Alda Merini, Come polvere o vento

17-11-2009

Per Alda Merini, di Antonio Errico

Quanto più passava il tempo, e lei invecchiava, più il dolore svaporavadal suo volto. Come se una divinità pietosa volesse sanarle le ferite, donarle una serenità che non aveva mai avuto, liberarla dalle paure, dalle ossessioni, anche da certi ricordi che le graffiavano il cuore.
Quanto più passava il tempo e allontanava ogni ombra dei fantasmi di follia, più Alda Merini diventava innocente e leggera, più ogni sua parola si faceva espressione di poesia, e lo sguardo, il silenzio, scrutavano lontananze di senso, scandagliavano i fondali misteriosi dell’amore, della passione, della fede. Alda è stata un poeta senza progetto, una che non ha mai cercato la poesia: la poesia le arrivava come arriva un pensiero, un affanno, un trasalimento, un brivido, un tremore improvviso. 
Era connaturata, spontanea, fisiologica, interiore ed intima; apparteneva ai suoi sensi, alle sue percezioni; era sensibilità, era emozione.
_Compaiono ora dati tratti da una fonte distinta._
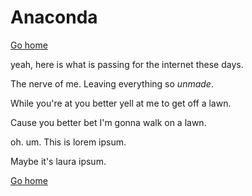 # Anaconda 

[Go home](/index.html)

yeah, here is what is passing for the internet these days.

The nerve of me. Leaving everything so _unmade_.

While you're at you better yell at me to get off a lawn. 

Cause you better bet I'm gonna walk on a lawn.

oh. um. This is lorem ipsum.

Maybe it's laura ipsum.

[Go home](/index.html)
Talvolta anche una condizione apotropaica, una magia che tiene lontano il maleficio. Fare poesia è un modo di affidarsi alla provvidenza, diceva. E’ un concedersi al caso, un tentativo di arrivare ai confini della palude, di toccare la volta celeste. Diceva che il poeta deve prendere la materia incandescente che è la vita di tutti i giorni e farne oro colato. Diceva che la poesia a volte riempie anche la fame, il sonno, la sete, magari anche la ferita di un grande amore che è finito. E’ un modo di fuggire, di salvarsi la vita.
Alda Merini regalava poesia. Negli anni Ottanta ne mandò un mannelloa Piero Manni. Della Merini, Manni ha pubblicato cinque libri, oltre al quaderno per il premio dell’ “Olio della poesia”.
Quelle, invece, rimasero negli archivi dei manoscritti. Più o meno un anno fa, Anna Grazia D’Oria mi disse di averle ritrovate per caso, che stava preparando un’edizione. Adesso escono con il titolo “Come polvere o vento”, introdotte da Giulio Ferroni, che dice di una poesia “consumata, bruciata, nel suo darsi, nel suo offrirsi all’occasione, canto e vocalità in totale abbandono, dono divino caduto nella banalità del presente, ma pronto comunque ad accendersi anche in quella banalità, a brillare nonostante tutto, tra gioia e disperazione, tra la più nuda esposizione di sé e il trucco più sontuoso e splendente”.
Quanto più passava il tempo, più la parola di Alda Merini si faceva essenziale, più si caricava di un’energia vaticinante, si incarnava, si annodava al respiro, si confondeva con lo sguardo, con il movimento delle sue mani che accarezzavano l’aria.
Probabilmente ha rappresentato una forma particolarissima e singolare nell’esperienza della poesia italiana, e non solo di quella del Novecento. E’ una poesia che sembra senza riferimenti, senza precedenti, senza maestri, anche se impastata di mito, di occasioni colte e raffinate, di religiosità e misticismo assorbiti e rielaborati con l’esperienza personale. Ferroni, ancora, parla di una tessitura testuale ricca di sapienza e di passione, tramata di suggestioni di un mondo lontano, di parole perdute e indecifrabili.
Alda Merini aveva una poesia sostanzialmente interiore: libera, disinvolta, dirompente, irriverente, evocativa, simbolica, pietosa, insolente, umile, presuntuosa, intollerante, innocente, timida, spavalda, tenera, feroce, ironica, beffarda, lucida, devota, enigmatica. E’ stata un azzardo, un colpo di dadi. Ma c’è una cosa, una condizione, una sorta – come dire? – di sostanza vitale che l’attraversa tutta e che intreccia, che compatta i caratteri di frammentarietà che questa poesia talvolta manifesta, che la riconduce ad una unitarietà di sensibilità e di sentimento: la compassione.
Alda Merini ha compassione istintiva e affiorante nei confronti del mondo, dei destini delle creature; ha compassione per le cose che passano, per gli amori che si bruciano, per i fiori che appassiscono, per la bellezza che si oscura, per le storie che si spezzano, per il povero, il folle, il ricco, l’arrogante, per chi prega o bestemmia. Ha compassione per l’infelicità e la felicità, per la stupenda avventura di esistere, per le stelle che ardono, per la cenere che non cova più fuoco, per i giorni che muoiono. Ha compassione di sé, soprattutto, del suo essere come polvere o vento.